Penelitian yang dilakukan oleh para peneliti dari Universitas British Columbia mempublikasikannya dalam jurnal Nature pekan ini, hal utama yang ingin ditunjukkan adalah bagaimana pemanasan global mampu membuat perairan laut ikut memanas dan berdampak pada komposisi spesies yang ditangkap oleh nelayan selama empat dekade terakhir.
Penelitian sebelumnya menunjukkan bahwa beberapa spesies laut telah berpindah lokasi seiring peningkatan suhu laut, yang membuat sekumpulan ikan secara gradual pindah dari perairan hangat ke perairan yang lebih dingin.
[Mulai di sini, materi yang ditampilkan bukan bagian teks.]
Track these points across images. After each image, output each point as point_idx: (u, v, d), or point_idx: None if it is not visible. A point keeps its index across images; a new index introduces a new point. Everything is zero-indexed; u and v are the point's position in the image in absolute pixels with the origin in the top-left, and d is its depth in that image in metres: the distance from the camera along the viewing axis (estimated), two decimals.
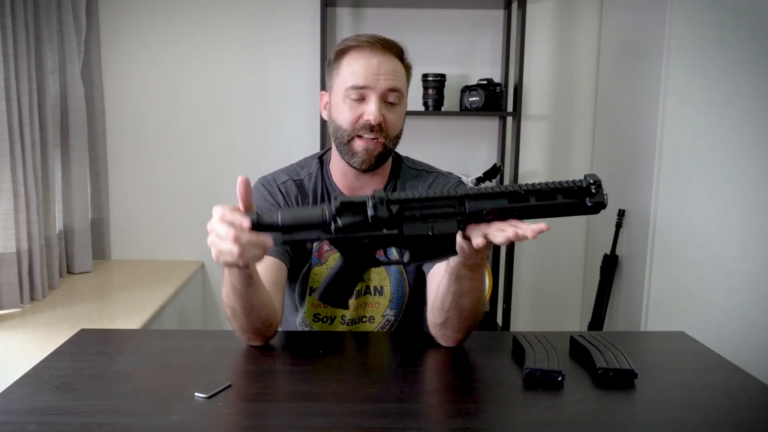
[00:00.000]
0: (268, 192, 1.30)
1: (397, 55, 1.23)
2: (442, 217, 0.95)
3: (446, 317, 1.11)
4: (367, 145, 1.21)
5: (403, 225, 0.95)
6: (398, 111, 1.24)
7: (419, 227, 0.95)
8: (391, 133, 1.23)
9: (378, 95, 1.20)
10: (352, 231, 0.94)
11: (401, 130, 1.27)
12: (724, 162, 2.16)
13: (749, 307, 2.20)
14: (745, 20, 2.10)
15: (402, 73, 1.24)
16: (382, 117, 1.20)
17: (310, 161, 1.35)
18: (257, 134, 2.69)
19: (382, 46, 1.21)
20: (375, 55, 1.20)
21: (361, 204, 0.94)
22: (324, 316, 1.33)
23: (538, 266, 2.86)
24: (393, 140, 1.25)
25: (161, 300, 2.13)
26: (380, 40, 1.22)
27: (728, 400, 0.99)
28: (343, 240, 0.95)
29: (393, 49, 1.22)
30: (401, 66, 1.24)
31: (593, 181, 0.94)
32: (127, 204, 2.70)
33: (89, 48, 2.51)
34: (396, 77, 1.21)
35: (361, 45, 1.21)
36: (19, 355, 1.61)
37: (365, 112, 1.20)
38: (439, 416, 0.95)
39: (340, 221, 0.93)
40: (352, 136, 1.22)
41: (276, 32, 2.63)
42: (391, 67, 1.21)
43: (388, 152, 1.25)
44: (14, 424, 0.87)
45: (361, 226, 0.94)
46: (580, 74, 2.73)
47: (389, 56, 1.22)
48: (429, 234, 0.94)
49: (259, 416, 0.95)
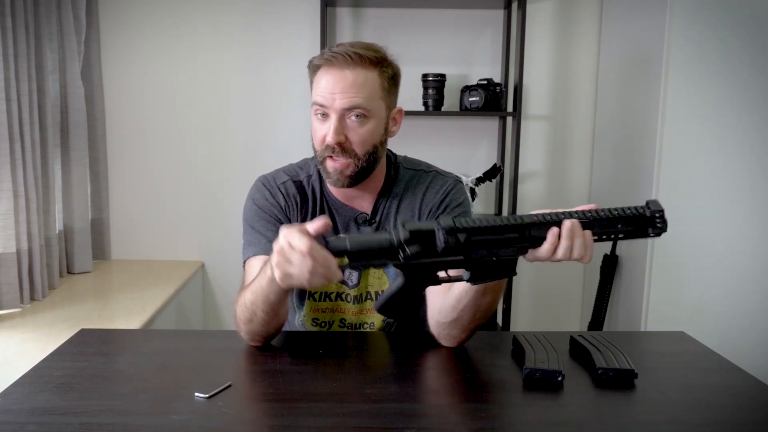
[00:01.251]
0: (268, 192, 1.29)
1: (366, 65, 1.17)
2: (506, 243, 0.97)
3: (458, 316, 1.11)
4: (335, 165, 1.20)
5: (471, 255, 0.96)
6: (365, 127, 1.18)
7: (484, 253, 0.96)
8: (359, 150, 1.19)
9: (336, 115, 1.17)
10: (419, 258, 0.96)
11: (376, 146, 1.22)
12: (723, 162, 2.16)
13: (749, 307, 2.20)
14: (744, 23, 2.10)
15: (370, 83, 1.17)
16: (344, 137, 1.17)
17: (309, 163, 1.35)
18: (257, 134, 2.69)
19: (345, 60, 1.15)
20: (335, 71, 1.16)
21: (429, 233, 0.95)
22: (323, 321, 1.33)
23: (538, 266, 2.84)
24: (364, 157, 1.20)
25: (161, 300, 2.13)
26: (344, 53, 1.16)
27: (728, 400, 0.99)
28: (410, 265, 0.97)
29: (358, 61, 1.16)
30: (373, 75, 1.18)
31: (657, 213, 0.99)
32: (127, 204, 2.70)
33: (89, 48, 2.51)
34: (357, 92, 1.15)
35: (323, 62, 1.18)
36: (19, 355, 1.61)
37: (327, 134, 1.18)
38: (439, 416, 0.95)
39: (409, 250, 0.94)
40: (323, 156, 1.21)
41: (276, 32, 2.63)
42: (353, 81, 1.15)
43: (365, 169, 1.22)
44: (14, 424, 0.87)
45: (429, 254, 0.96)
46: (580, 74, 2.73)
47: (351, 70, 1.16)
48: (493, 260, 0.97)
49: (259, 416, 0.95)
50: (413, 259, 0.95)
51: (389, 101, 1.24)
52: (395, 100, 1.27)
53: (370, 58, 1.17)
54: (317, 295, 1.31)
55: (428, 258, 0.95)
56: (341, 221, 1.29)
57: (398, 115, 1.28)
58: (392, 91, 1.24)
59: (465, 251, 0.95)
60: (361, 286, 1.30)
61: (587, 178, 2.78)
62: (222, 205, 2.70)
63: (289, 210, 1.29)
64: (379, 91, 1.19)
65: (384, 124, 1.24)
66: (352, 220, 1.29)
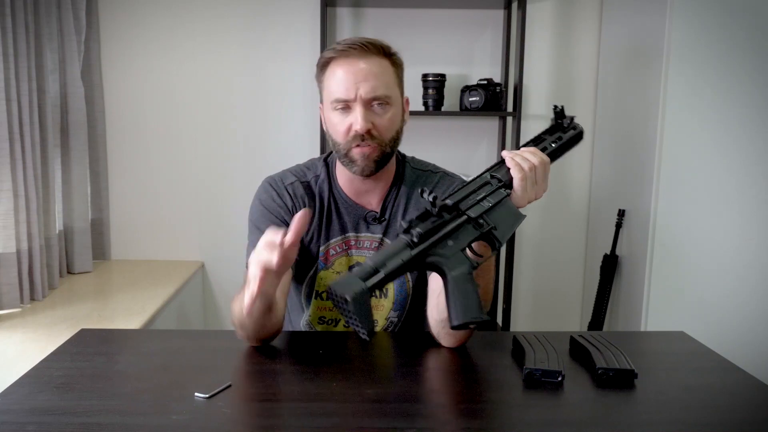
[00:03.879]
0: (275, 192, 1.29)
1: (380, 54, 1.20)
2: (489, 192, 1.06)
3: None
4: (363, 151, 1.20)
5: (466, 212, 1.02)
6: (389, 113, 1.21)
7: (479, 207, 1.04)
8: (385, 136, 1.21)
9: (361, 105, 1.18)
10: (431, 235, 0.98)
11: (398, 131, 1.25)
12: (723, 162, 2.16)
13: (749, 307, 2.20)
14: (745, 22, 2.10)
15: (387, 72, 1.20)
16: (371, 123, 1.19)
17: (317, 163, 1.35)
18: (257, 134, 2.69)
19: (360, 50, 1.18)
20: (352, 62, 1.18)
21: (424, 212, 1.00)
22: (329, 319, 1.33)
23: (538, 266, 2.86)
24: (389, 143, 1.22)
25: (161, 300, 2.13)
26: (357, 43, 1.18)
27: (728, 400, 0.99)
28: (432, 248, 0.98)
29: (372, 50, 1.19)
30: (386, 63, 1.21)
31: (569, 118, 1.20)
32: (127, 204, 2.70)
33: (89, 48, 2.51)
34: (377, 80, 1.18)
35: (338, 54, 1.19)
36: (19, 355, 1.61)
37: (353, 123, 1.19)
38: (440, 416, 0.95)
39: (418, 228, 0.97)
40: (348, 147, 1.21)
41: (276, 32, 2.63)
42: (370, 71, 1.17)
43: (388, 155, 1.24)
44: (14, 424, 0.87)
45: (436, 227, 0.99)
46: (580, 74, 2.73)
47: (369, 58, 1.18)
48: (490, 205, 1.04)
49: (259, 416, 0.95)
50: (426, 238, 0.98)
51: (401, 89, 1.27)
52: (403, 89, 1.29)
53: (384, 48, 1.21)
54: (324, 294, 1.31)
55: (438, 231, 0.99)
56: (350, 220, 1.30)
57: (407, 105, 1.31)
58: (402, 80, 1.28)
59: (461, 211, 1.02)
60: None
61: (587, 178, 2.78)
62: (222, 205, 2.70)
63: (297, 211, 1.28)
64: (394, 78, 1.23)
65: (401, 111, 1.26)
66: (361, 219, 1.30)
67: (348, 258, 1.30)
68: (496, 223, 1.03)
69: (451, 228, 1.00)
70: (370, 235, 1.30)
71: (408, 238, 0.97)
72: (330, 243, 1.30)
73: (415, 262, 0.97)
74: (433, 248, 0.98)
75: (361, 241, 1.30)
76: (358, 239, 1.30)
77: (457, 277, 0.98)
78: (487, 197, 1.05)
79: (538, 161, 1.09)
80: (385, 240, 1.29)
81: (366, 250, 1.30)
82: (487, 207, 1.04)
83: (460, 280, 0.98)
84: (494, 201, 1.05)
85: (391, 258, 0.96)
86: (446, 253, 0.99)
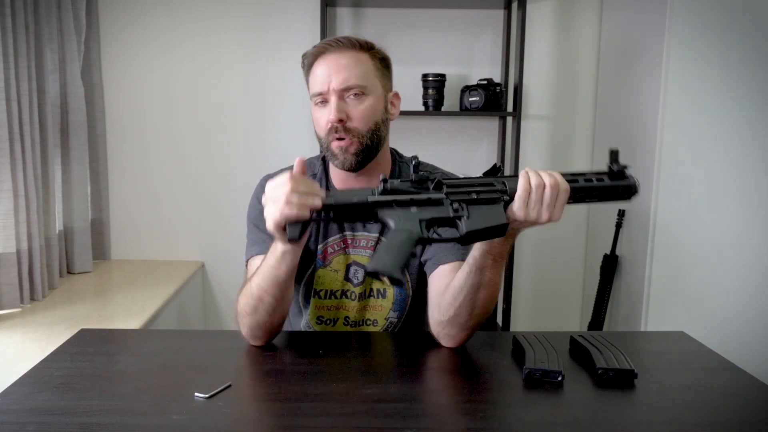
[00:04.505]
0: None
1: (355, 48, 1.21)
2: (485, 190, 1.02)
3: (456, 313, 1.11)
4: (340, 144, 1.21)
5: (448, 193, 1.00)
6: (364, 103, 1.21)
7: (464, 195, 1.00)
8: (361, 127, 1.21)
9: (336, 94, 1.19)
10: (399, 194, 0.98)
11: (378, 123, 1.23)
12: (724, 162, 2.16)
13: (749, 307, 2.20)
14: (744, 20, 2.10)
15: (362, 63, 1.21)
16: (345, 114, 1.19)
17: (314, 162, 1.35)
18: (257, 134, 2.69)
19: (335, 46, 1.20)
20: (328, 56, 1.20)
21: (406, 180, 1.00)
22: (327, 319, 1.33)
23: (538, 266, 2.86)
24: (367, 134, 1.22)
25: (161, 300, 2.13)
26: (332, 40, 1.21)
27: (728, 400, 0.99)
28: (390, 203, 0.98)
29: (347, 44, 1.21)
30: (364, 56, 1.22)
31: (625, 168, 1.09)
32: (127, 204, 2.70)
33: (89, 48, 2.51)
34: (349, 72, 1.19)
35: (317, 52, 1.22)
36: (19, 355, 1.61)
37: (328, 115, 1.20)
38: (440, 416, 0.95)
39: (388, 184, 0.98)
40: (328, 141, 1.22)
41: (276, 32, 2.63)
42: (343, 63, 1.19)
43: (369, 148, 1.22)
44: (14, 424, 0.87)
45: (408, 191, 0.99)
46: (580, 74, 2.73)
47: (342, 52, 1.20)
48: (476, 197, 1.00)
49: (259, 416, 0.95)
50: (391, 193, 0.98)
51: (384, 82, 1.26)
52: (390, 84, 1.29)
53: (360, 42, 1.23)
54: (322, 293, 1.31)
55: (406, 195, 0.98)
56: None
57: (396, 99, 1.31)
58: (386, 73, 1.27)
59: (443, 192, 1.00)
60: (365, 284, 1.31)
61: None
62: (222, 205, 2.70)
63: None
64: (373, 70, 1.23)
65: (383, 104, 1.26)
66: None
67: (346, 256, 1.30)
68: (472, 214, 0.99)
69: (423, 198, 0.99)
70: (367, 234, 1.30)
71: (375, 189, 0.99)
72: (328, 241, 1.30)
73: (367, 208, 0.99)
74: (392, 206, 0.98)
75: (357, 239, 1.30)
76: (354, 238, 1.30)
77: (398, 233, 0.97)
78: (481, 193, 1.01)
79: (552, 182, 1.01)
80: (382, 239, 1.29)
81: (363, 249, 1.30)
82: (471, 198, 1.00)
83: (396, 235, 0.97)
84: (483, 198, 1.01)
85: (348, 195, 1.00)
86: (403, 215, 0.98)
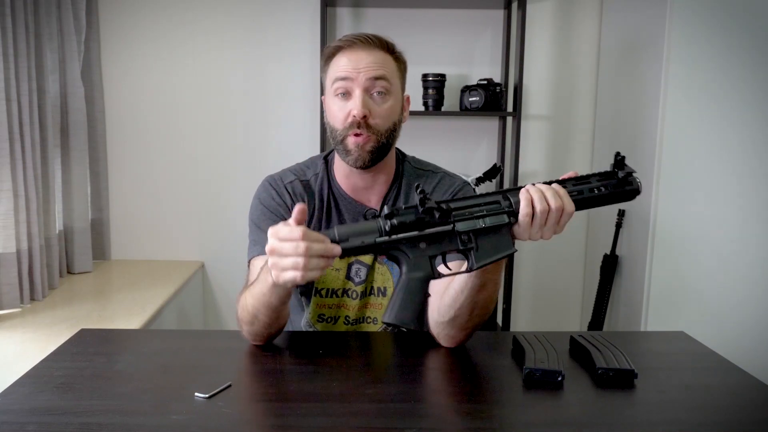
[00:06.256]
0: (275, 191, 1.30)
1: (383, 48, 1.23)
2: (491, 213, 1.00)
3: (455, 314, 1.11)
4: (357, 140, 1.21)
5: (455, 223, 0.98)
6: (387, 103, 1.22)
7: (471, 224, 0.98)
8: (382, 126, 1.21)
9: (361, 88, 1.19)
10: (407, 230, 0.97)
11: (395, 124, 1.25)
12: (724, 162, 2.16)
13: (749, 307, 2.20)
14: (744, 20, 2.10)
15: (389, 63, 1.23)
16: (368, 111, 1.20)
17: (316, 161, 1.35)
18: (257, 134, 2.69)
19: (364, 42, 1.21)
20: (356, 50, 1.21)
21: (411, 207, 0.98)
22: (328, 317, 1.34)
23: (538, 266, 2.86)
24: (385, 134, 1.22)
25: (161, 300, 2.13)
26: (363, 36, 1.22)
27: (728, 400, 0.99)
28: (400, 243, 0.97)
29: (376, 43, 1.22)
30: (389, 57, 1.24)
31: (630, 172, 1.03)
32: (127, 204, 2.70)
33: (89, 48, 2.51)
34: (380, 66, 1.21)
35: (344, 44, 1.22)
36: (19, 355, 1.61)
37: (352, 109, 1.20)
38: (440, 416, 0.95)
39: (395, 220, 0.96)
40: (344, 135, 1.22)
41: (276, 32, 2.63)
42: (373, 59, 1.21)
43: (384, 147, 1.23)
44: (14, 424, 0.87)
45: (416, 224, 0.97)
46: (580, 74, 2.73)
47: (372, 50, 1.21)
48: (483, 227, 0.98)
49: (260, 416, 0.95)
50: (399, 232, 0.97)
51: (402, 85, 1.28)
52: (405, 87, 1.31)
53: (388, 44, 1.24)
54: (324, 291, 1.31)
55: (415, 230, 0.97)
56: (350, 217, 1.30)
57: (407, 103, 1.32)
58: (404, 77, 1.29)
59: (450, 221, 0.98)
60: (367, 283, 1.31)
61: None
62: (222, 205, 2.70)
63: None
64: (396, 71, 1.25)
65: (401, 105, 1.27)
66: (360, 216, 1.30)
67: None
68: (481, 245, 0.99)
69: (431, 232, 0.98)
70: None
71: (382, 224, 0.97)
72: None
73: (377, 249, 0.98)
74: (402, 244, 0.98)
75: None
76: None
77: (411, 280, 0.97)
78: (486, 217, 0.99)
79: (556, 207, 0.99)
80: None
81: None
82: (478, 227, 0.99)
83: (412, 284, 0.97)
84: (490, 223, 0.99)
85: (356, 236, 0.96)
86: (413, 254, 0.98)
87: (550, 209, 0.99)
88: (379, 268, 1.30)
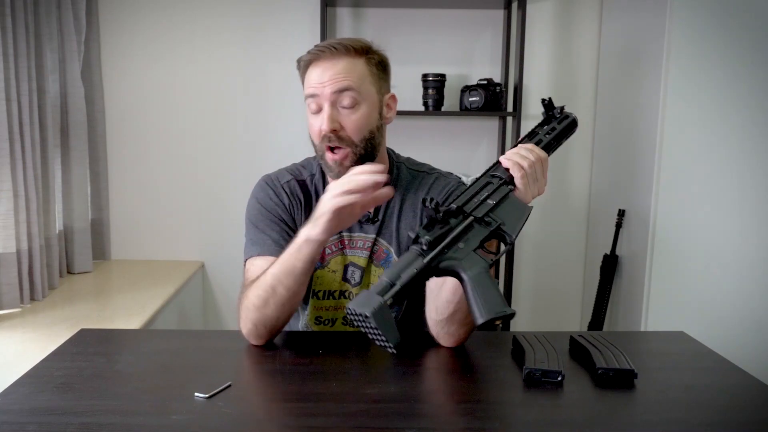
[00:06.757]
0: (272, 191, 1.30)
1: (350, 53, 1.19)
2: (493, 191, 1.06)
3: (454, 309, 1.11)
4: (334, 158, 1.21)
5: (472, 213, 1.03)
6: (357, 113, 1.20)
7: (484, 206, 1.04)
8: (355, 137, 1.20)
9: (328, 103, 1.19)
10: (440, 241, 0.99)
11: (372, 131, 1.22)
12: (723, 162, 2.16)
13: (749, 307, 2.20)
14: (744, 22, 2.10)
15: (356, 69, 1.19)
16: (338, 124, 1.19)
17: (312, 162, 1.35)
18: (257, 134, 2.69)
19: (329, 51, 1.19)
20: (322, 62, 1.19)
21: (430, 220, 1.00)
22: (326, 319, 1.33)
23: (538, 266, 2.86)
24: (361, 144, 1.21)
25: (161, 300, 2.13)
26: (329, 45, 1.19)
27: (728, 400, 0.99)
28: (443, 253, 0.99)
29: (341, 50, 1.19)
30: (359, 61, 1.20)
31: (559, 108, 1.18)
32: (127, 204, 2.70)
33: (89, 48, 2.51)
34: (345, 77, 1.18)
35: (312, 57, 1.21)
36: (19, 355, 1.61)
37: (321, 123, 1.19)
38: (439, 416, 0.95)
39: (427, 236, 0.98)
40: (322, 150, 1.22)
41: (276, 32, 2.63)
42: (337, 69, 1.18)
43: (363, 157, 1.22)
44: (14, 424, 0.87)
45: (444, 233, 1.00)
46: (580, 74, 2.73)
47: (337, 59, 1.18)
48: (494, 203, 1.05)
49: (259, 416, 0.95)
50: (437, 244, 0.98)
51: (380, 86, 1.25)
52: (387, 86, 1.28)
53: (355, 47, 1.21)
54: (321, 293, 1.31)
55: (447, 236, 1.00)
56: None
57: (392, 101, 1.29)
58: (382, 77, 1.26)
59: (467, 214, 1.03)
60: (363, 284, 1.31)
61: (587, 179, 2.78)
62: (222, 204, 2.70)
63: (293, 209, 1.29)
64: (368, 77, 1.22)
65: (378, 110, 1.24)
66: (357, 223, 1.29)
67: (343, 257, 1.30)
68: (504, 219, 1.04)
69: (459, 231, 1.01)
70: (363, 235, 1.29)
71: (418, 247, 0.98)
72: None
73: (429, 269, 0.98)
74: (445, 253, 0.99)
75: (354, 240, 1.30)
76: (351, 239, 1.30)
77: (475, 276, 0.98)
78: (491, 195, 1.06)
79: (536, 157, 1.09)
80: (378, 240, 1.29)
81: (359, 250, 1.30)
82: (491, 205, 1.04)
83: (478, 278, 0.98)
84: (498, 198, 1.05)
85: (404, 269, 0.96)
86: (459, 256, 0.99)
87: (534, 161, 1.09)
88: (374, 270, 1.30)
Namun, penelitian terbaru menunjukkan bahwa spesies dari perairan hangat juga telah menggantikan spesies asli yang ditangkap nelayan di seluruh dunia, sejak 1970. "Salah satu cara untuk hewan laut untuk merespon pemanasan air laut adalah dengan pindah ke daerah dingin," kata ketua peneliti tersebut, William Cheung, seperti dikutip dari laman Xinhua, Jumat 17 Mei 2013. Akibatnya, tempat-tempat seperti Inggris Baru di pantai timur laut Amerika Serikat terlihat spesies baru yang biasanya ditemukan di perairan hangat, lebih dekat ke daerah tropis.
Menurut para peneliti, pergeseran ini bisa memiliki beberapa efek negatif, termasuk pengurangan besar dalam volume tangkapan ikan di daerah tropis, dimana suhu air tidak lagi cocok untuk spesies perairan tropis sehingga mereka bermigrasi ke perairan lebih dingin.
Dampak lainnya, dapat menurunkan keuntungan dan pekerjaan para nelayan, adanya konflik atas kemunculan ikan-ikan baru karena pergeseran distribusi, dan masalah keamanan pangan, terutama di negara-negara berkembang.